Making those sweet figures

The R code should hopefully be somewhat clear. the %>% commands you see might be new, they are coming from dplyr, which is a great package by Hadley Wickham. So, I like making plots with ggplot2, which basically means that your life becomes much easier if your data is in a “tidy” format for ggplot to work with. Packages like dplyr, broom, and tidytext as you can guess, are things that are part of what is somewhat creepily called the Hadleyverse that adopts this framework. What the %>% (called a “pipe”) is doing, is transforming dataframes with somethings multiple commands. For instance, in the code that generates the ‘evol2016_alldays.png’ figure, the tidy_tw dataframe goes through two pipe transformations before being called on the wordcloud function.

The actual structure and formulation of these calls is a bit weird compared to “normal” function calls, but they are really powerful and allow chaining and compact code. That’s the main logic needed to understand what’s going on with the code if you haven’t seen it before. a

library(tidytext)
library(ggplot2)
library(tm)
library(wordcloud)

:: Record excerpts ::
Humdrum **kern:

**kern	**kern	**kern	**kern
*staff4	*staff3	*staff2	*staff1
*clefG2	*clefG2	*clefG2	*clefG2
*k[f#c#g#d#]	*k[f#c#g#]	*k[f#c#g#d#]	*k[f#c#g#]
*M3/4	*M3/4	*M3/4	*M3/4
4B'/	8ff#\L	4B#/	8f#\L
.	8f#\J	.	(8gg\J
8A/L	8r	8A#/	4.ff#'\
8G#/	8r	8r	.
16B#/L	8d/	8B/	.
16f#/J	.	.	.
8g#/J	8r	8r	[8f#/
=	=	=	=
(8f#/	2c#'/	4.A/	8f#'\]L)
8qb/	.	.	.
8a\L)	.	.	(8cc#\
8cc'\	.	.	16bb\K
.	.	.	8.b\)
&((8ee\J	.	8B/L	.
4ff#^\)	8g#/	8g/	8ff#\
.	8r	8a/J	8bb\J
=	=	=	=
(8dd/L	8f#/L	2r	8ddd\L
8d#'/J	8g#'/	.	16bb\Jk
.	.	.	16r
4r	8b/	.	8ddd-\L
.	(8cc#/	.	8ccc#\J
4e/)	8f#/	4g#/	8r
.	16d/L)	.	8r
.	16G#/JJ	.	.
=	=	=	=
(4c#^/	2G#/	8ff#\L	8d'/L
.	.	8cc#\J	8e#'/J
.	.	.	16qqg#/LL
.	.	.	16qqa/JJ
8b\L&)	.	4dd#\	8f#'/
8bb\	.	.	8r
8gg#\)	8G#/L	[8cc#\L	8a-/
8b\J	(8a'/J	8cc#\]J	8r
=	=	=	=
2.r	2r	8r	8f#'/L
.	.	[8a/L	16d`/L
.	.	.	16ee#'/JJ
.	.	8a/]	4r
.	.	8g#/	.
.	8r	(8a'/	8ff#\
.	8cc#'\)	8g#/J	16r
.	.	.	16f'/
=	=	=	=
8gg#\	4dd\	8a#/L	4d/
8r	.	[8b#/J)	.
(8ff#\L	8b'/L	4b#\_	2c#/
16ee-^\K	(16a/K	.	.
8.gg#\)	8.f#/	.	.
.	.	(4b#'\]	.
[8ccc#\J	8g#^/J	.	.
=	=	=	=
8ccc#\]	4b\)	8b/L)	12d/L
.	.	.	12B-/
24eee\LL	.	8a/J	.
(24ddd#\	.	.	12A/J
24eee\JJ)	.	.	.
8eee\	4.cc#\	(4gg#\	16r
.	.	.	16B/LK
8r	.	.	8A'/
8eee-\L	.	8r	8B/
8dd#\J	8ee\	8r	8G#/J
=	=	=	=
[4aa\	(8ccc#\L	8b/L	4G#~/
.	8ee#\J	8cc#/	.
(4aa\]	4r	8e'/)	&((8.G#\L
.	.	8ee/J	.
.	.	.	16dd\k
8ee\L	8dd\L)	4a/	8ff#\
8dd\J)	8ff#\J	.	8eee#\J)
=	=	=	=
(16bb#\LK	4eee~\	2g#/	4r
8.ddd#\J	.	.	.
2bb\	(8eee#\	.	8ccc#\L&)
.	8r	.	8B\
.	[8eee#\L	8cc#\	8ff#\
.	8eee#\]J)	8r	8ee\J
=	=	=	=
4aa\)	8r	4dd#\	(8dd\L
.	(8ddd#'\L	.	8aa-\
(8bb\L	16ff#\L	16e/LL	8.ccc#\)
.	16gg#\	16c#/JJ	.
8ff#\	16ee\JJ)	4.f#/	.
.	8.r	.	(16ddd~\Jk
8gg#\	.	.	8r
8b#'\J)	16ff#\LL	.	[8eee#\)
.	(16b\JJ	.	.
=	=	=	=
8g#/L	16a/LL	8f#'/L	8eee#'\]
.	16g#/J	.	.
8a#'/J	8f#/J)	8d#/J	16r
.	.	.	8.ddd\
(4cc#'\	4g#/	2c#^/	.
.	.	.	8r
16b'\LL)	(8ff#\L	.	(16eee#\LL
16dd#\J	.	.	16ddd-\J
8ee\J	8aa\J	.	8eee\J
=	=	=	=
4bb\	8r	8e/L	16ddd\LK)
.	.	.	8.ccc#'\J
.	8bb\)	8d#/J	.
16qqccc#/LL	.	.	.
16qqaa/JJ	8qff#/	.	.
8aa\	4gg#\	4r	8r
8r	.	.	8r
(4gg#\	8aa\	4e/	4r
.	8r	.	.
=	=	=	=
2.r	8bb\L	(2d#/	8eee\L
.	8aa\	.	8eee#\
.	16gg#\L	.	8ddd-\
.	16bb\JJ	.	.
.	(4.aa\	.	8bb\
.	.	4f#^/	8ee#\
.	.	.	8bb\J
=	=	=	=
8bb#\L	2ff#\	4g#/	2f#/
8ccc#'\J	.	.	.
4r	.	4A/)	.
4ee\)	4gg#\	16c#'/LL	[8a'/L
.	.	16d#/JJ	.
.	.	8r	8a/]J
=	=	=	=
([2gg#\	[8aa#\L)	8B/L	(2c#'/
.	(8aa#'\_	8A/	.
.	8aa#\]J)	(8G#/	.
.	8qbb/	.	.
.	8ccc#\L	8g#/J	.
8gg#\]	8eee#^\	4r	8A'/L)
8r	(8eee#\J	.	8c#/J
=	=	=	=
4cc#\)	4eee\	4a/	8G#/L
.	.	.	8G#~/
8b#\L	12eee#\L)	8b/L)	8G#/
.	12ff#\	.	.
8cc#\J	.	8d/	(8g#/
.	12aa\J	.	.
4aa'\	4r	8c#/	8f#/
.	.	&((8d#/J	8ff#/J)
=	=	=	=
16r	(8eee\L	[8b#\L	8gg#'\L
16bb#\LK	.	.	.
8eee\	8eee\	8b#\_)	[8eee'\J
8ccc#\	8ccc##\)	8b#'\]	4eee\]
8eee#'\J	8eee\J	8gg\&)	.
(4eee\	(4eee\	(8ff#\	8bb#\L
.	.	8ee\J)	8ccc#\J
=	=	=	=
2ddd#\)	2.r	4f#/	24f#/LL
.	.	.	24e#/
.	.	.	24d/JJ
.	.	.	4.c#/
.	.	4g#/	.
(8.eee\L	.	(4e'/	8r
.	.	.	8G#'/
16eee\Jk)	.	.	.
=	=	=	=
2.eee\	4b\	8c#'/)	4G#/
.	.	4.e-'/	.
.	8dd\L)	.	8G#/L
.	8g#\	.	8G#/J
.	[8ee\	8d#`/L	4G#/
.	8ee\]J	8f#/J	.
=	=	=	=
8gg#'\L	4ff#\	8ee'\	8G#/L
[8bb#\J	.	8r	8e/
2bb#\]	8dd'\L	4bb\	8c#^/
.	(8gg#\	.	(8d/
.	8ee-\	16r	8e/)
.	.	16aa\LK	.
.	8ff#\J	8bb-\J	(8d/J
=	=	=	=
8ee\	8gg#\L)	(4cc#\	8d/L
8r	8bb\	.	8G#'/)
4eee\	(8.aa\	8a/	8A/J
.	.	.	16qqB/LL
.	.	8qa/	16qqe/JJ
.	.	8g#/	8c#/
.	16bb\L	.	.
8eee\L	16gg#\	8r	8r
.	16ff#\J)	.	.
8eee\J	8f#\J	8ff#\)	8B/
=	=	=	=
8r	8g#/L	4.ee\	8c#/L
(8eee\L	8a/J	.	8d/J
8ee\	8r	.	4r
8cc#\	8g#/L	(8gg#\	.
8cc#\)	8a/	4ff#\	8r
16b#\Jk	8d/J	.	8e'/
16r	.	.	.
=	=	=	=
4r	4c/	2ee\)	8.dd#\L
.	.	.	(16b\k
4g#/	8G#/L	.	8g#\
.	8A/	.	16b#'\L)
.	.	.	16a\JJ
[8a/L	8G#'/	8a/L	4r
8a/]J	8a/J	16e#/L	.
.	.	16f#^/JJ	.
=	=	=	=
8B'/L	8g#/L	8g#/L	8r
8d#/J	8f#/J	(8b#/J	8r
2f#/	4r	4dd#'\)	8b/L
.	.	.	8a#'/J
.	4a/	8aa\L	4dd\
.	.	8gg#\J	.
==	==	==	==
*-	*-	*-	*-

:: Required work ::
In the post on making figures in R, replace "powerful" with "flexible" and write out the passage starting with "The actual structure" and going on through "library(wordcloud)". The records have nothing to do with the post on making figures in R.

:: Answer for this exercise ::
The actual structure and formulation of these calls is a bit weird compared to “normal” function calls, but they are really flexible and allow chaining and compact code. That’s the main logic needed to understand what’s going on with the code if you haven’t seen it before. a

library(tidytext)
library(ggplot2)
library(tm)
library(wordcloud)